At Eudora High School, Greischar laid out plans for what could be a $6.6 million worth of improvements including a 750-seat auditorium.

Board member Mark Chrislip questioned why the square footage for the auditorium would be so much more expensive.

The relatively higher expense would be because of a specially shaped ceiling, ensuring acoustics and other special considerations the district would need with an auditorium and opposed to classroom, Greischar said.

The estimate also included a $2.9 million stadium and a $3.4 million technical education center and $378,000 worth of improvements to Eudora West Elementary to turn it into a kindergarten and preschool center.

The district has plans for the stadium already drafted, Greischar said.

The bond projects that are lower on the priority list wouldn't be built until 2010.

The total for the bond, allowing for 5-percent inflation over each of the next three years, came to $45,990,888.

Before Greischar's presentation, Superintendent Marty Kobza presented possible strategies to pay for the bond.

In his presentation, Kobza presented two scenarios. Each scenario looked at what it would take to keep the district's overall mill rate steady if the district only had a five-percent increase in assessed valuation until the time it had to pay for the bond.
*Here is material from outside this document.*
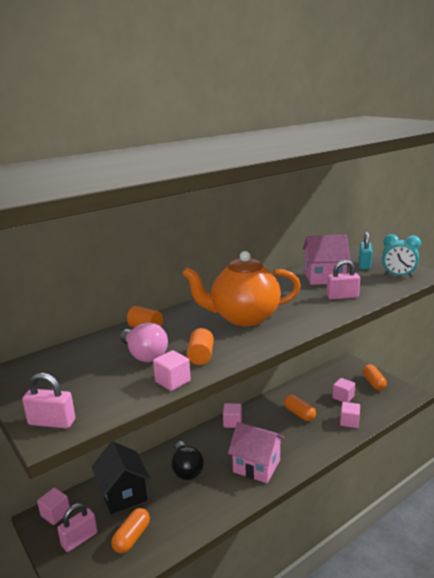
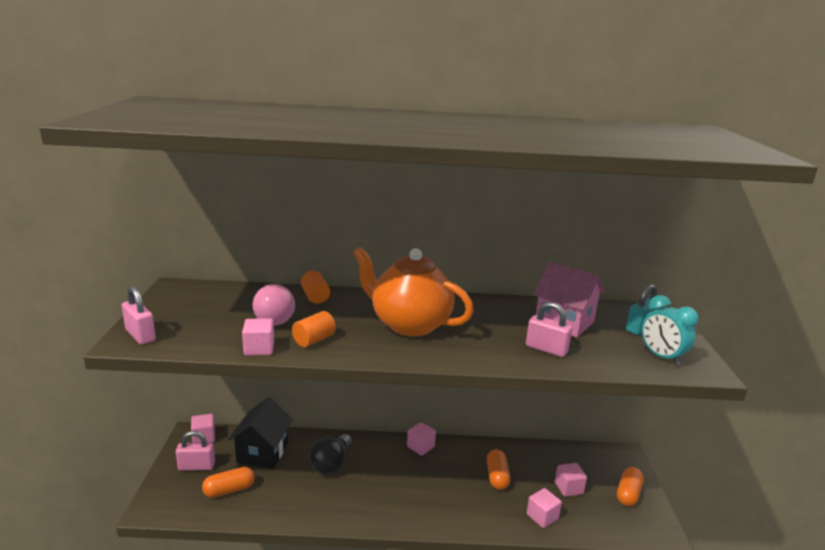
camera: 35 degrees right, 0 degrees up
pink house [228,422,284,483] -> none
Historically, the district has had between 10- to 11-percent increases in assessed valuation, Kobza said.

In the first scenario, Kobza looked at the bond costing the district the estimated $40 million.

"Understand that these are very conservative estimates," Kobza said.

A $40 million bond would mean a 2.28-mill increase to the district's bonded interest payments.

In order to keep the district's overall mill rate steady, the district would need to reduce its capital outlay bonding authority from 8 to 6 mills.

If the project came to $45 million the district would see a 5.5-mill increase in its bonded interest payments.

To free up the funds in capital outlay ---- which go toward non-personnel and capital improvement projects within the district ---- the board could start trimming the possible bond package or incorporating current capital outlay projects into the bond.

In particular, the district could incorporate a lease-purchase agreement for computer technology made with Apple Inc., Kobza said.

If the district does include the lease-purchase agreement and the bond passes, the district would be able to use state aid, which would cover 37 percent of the district's total bonded interest payments.

Even in the worst-case scenario, the district would maintain the outlay funds to eliminate any impact to instructional or vital programs, Kobza said.

With the estimate in front of them, the board members will take another look at the bond priorities.

"Personally, I think we need to focus on a $45 million bond issue, but I think we really need to take a hard look at the components of that," board member Kenny Massey said.

The board took no action following the report.